**** Task inputs
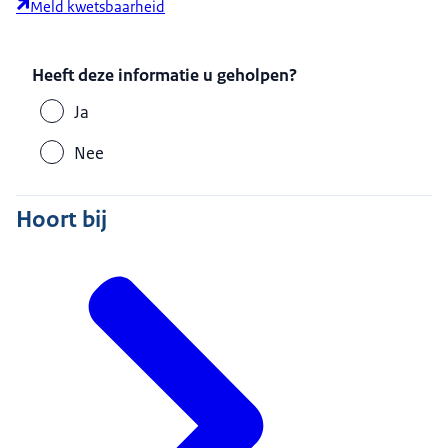
Meld kwetsbaarheid
Heeft deze informatie u geholpen?
Ja
Nee
Hoort bij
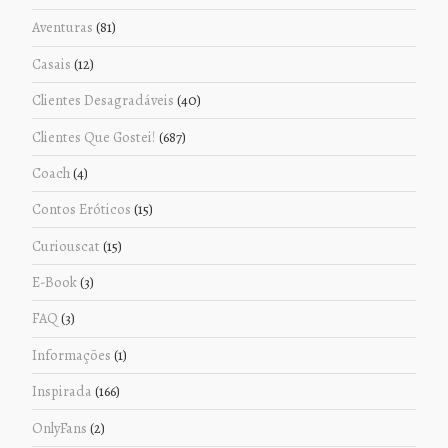
Aventuras
(81)
Casais
(12)
Clientes Desagradáveis
(40)
Clientes Que Gostei!
(687)
Coach
(4)
Contos Eróticos
(15)
Curiouscat
(15)
E-Book
(3)
FAQ
(3)
Informações
(1)
Inspirada
(166)
OnlyFans
(2)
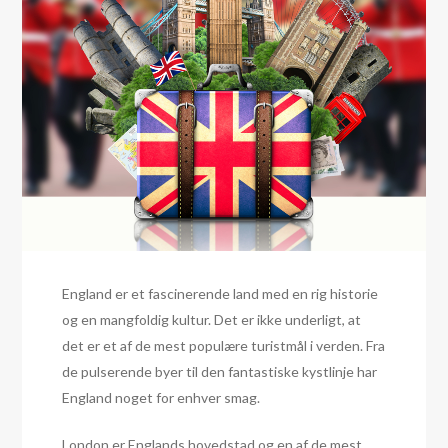
England er et fascinerende land med en rig historie
og en mangfoldig kultur. Det er ikke underligt, at
det er et af de mest populære turistmål i verden. Fra
de pulserende byer til den fantastiske kystlinje har
England noget for enhver smag.
London er Englands hovedstad og en af de mest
********
**What is needed**
Convert the text read from all of the items above into one numbered list, skipping blank lines and leaving the pictures out of your answer.

**Written answer**
1. Meld kwetsbaarheid
2. Heeft deze informatie u geholpen?
3. Ja
4. Nee
5. Hoort bij
6. Aventuras
7. (81)
8. Casais
9. (12)
10. Clientes Desagradáveis
11. (40)
12. Clientes Que Gostei!
13. (687)
14. Coach
15. (4)
16. Contos Eróticos
17. (15)
18. Curiouscat
19. (15)
20. E-Book
21. (3)
22. FAQ
23. (3)
24. Informações
25. (1)
26. Inspirada
27. (166)
28. OnlyFans
29. (2)
30. England er et fascinerende land med en rig historie
31. og en mangfoldig kultur. Det er ikke underligt, at
32. det er et af de mest populære turistmål i verden. Fra
33. de pulserende byer til den fantastiske kystlinje har
34. England noget for enhver smag.
35. London er Englands hovedstad og en af de mest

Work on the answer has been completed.